That's why 82 year old Margaret across the street was out with her hammer and whatever the heck that other thing is putting Marc's sign back in the grass.  She actually really likes Stephen McNeil, but she's voting for Marc because she knows a quality human being when she sees one.

If you haven't voted yet, please vote for Marc Breaugh, in Lunenburg.  He is worthy.

 

Saturday, May 6, 2017

Supporting the Arts and Screwing the Artist.


If Maud Lewis were alive today she would be charged commercial property taxes.  Nice paintings, Maud, but that's a business you are running from your house.  What's that you say?  You only make $10 per painting?  So sorry, that's the way our tax legislation is written. Our hands are tied.

Now, I don't mean to suggest that Nova Scotia is not an arts friendly province because I see all three political parties tripping over each other to show who is more supportive of "the arts" and "creative industries." Unfortunately, in all this one upmanship nobody is talking about the artist.  See, Maud Lewis never would have fallen into the category of "the arts" and she certainly wouldn't have been a creative industry.  She  would have simply been  a woman making art out of her house.  Government might put her on a poster, but there would be no policy to actually make her life easier.
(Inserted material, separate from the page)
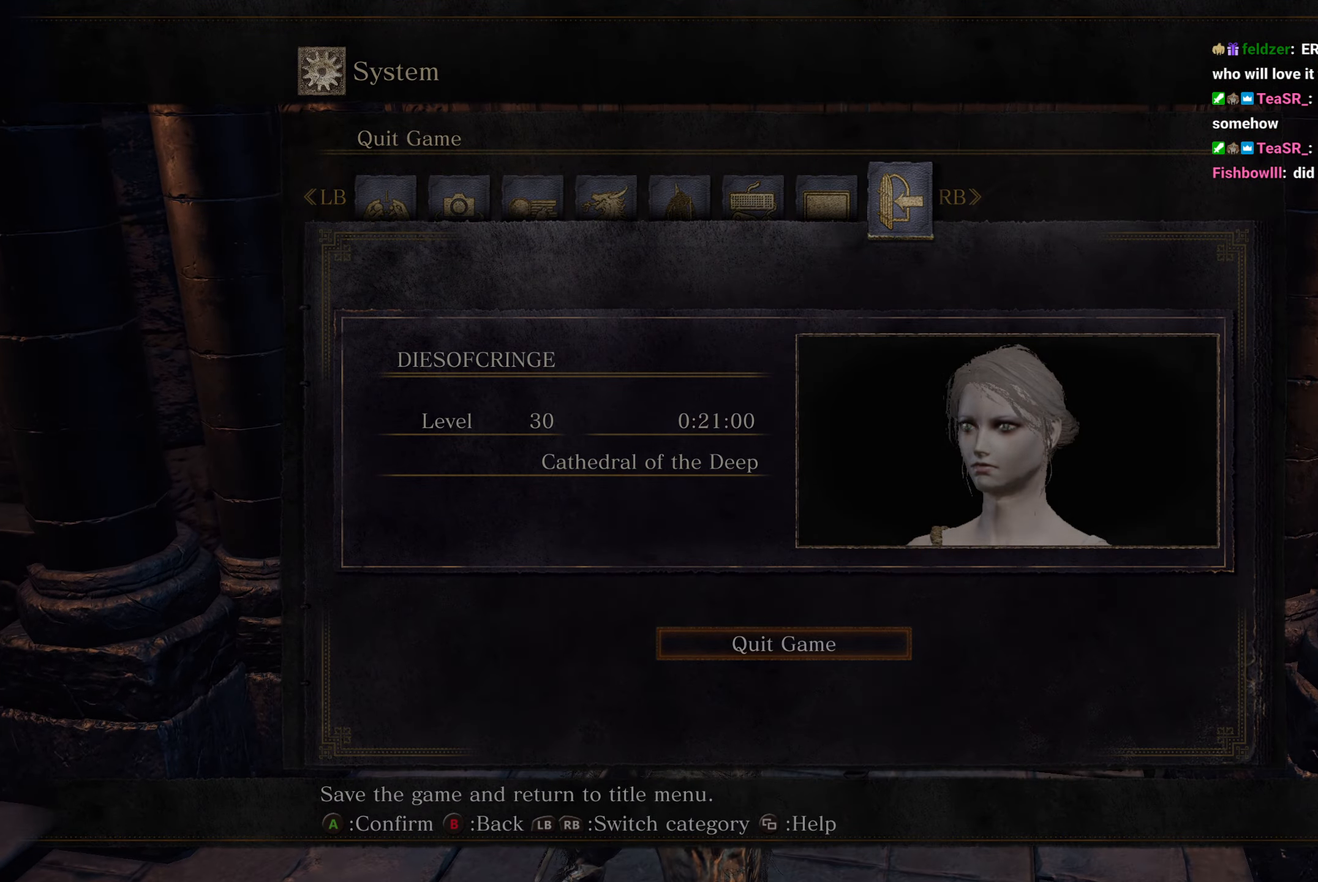
{"buttons": [], "left_stick": "center", "right_stick": "center", "events": []}
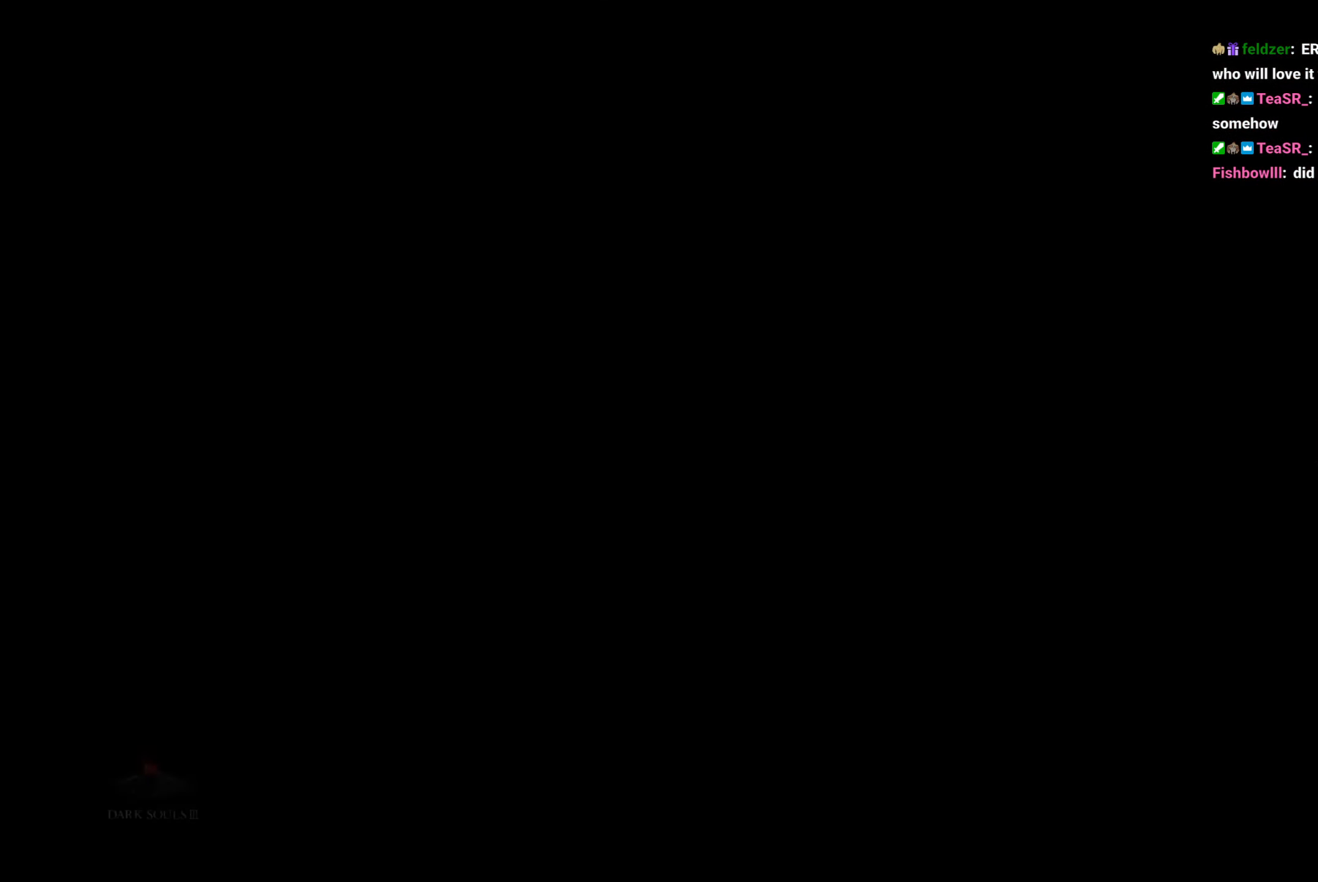
{"buttons": [], "left_stick": "center", "right_stick": "center", "events": [[200, "A", "down"], [217, "A", "up"], [367, "A", "down"], [400, "A", "up"]]}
Today in Nova Scotia, anyone who uses a room in their house to run a business is subject to being taxed commercially.  There is zero connection to selling retail. Zero.  If you are a painter and sell only at galleries, you will be taxed commercially.  If you are a quilter that sells at the local farmers market you will be taxed commercially.  If you are a photographer that sells online you will be taxed commercially.  If you whittle wooden mermaids and sell your wares to stores you will be taxed commercially.  You will also be taxed commercially if you write children's stories, translate documents, have a consulting business, groom dogs, cut hair or teach piano.  If PVSC (the crown corporation that does property tax assessment in Nova Scotia) finds you then you will be taxed commercially.  How do they find you?  They find you if you try to do the right thing and apply for a development permit.  They find you by looking for advertisements and they find you if they come across your web site.  And they are looking. I know because I asked.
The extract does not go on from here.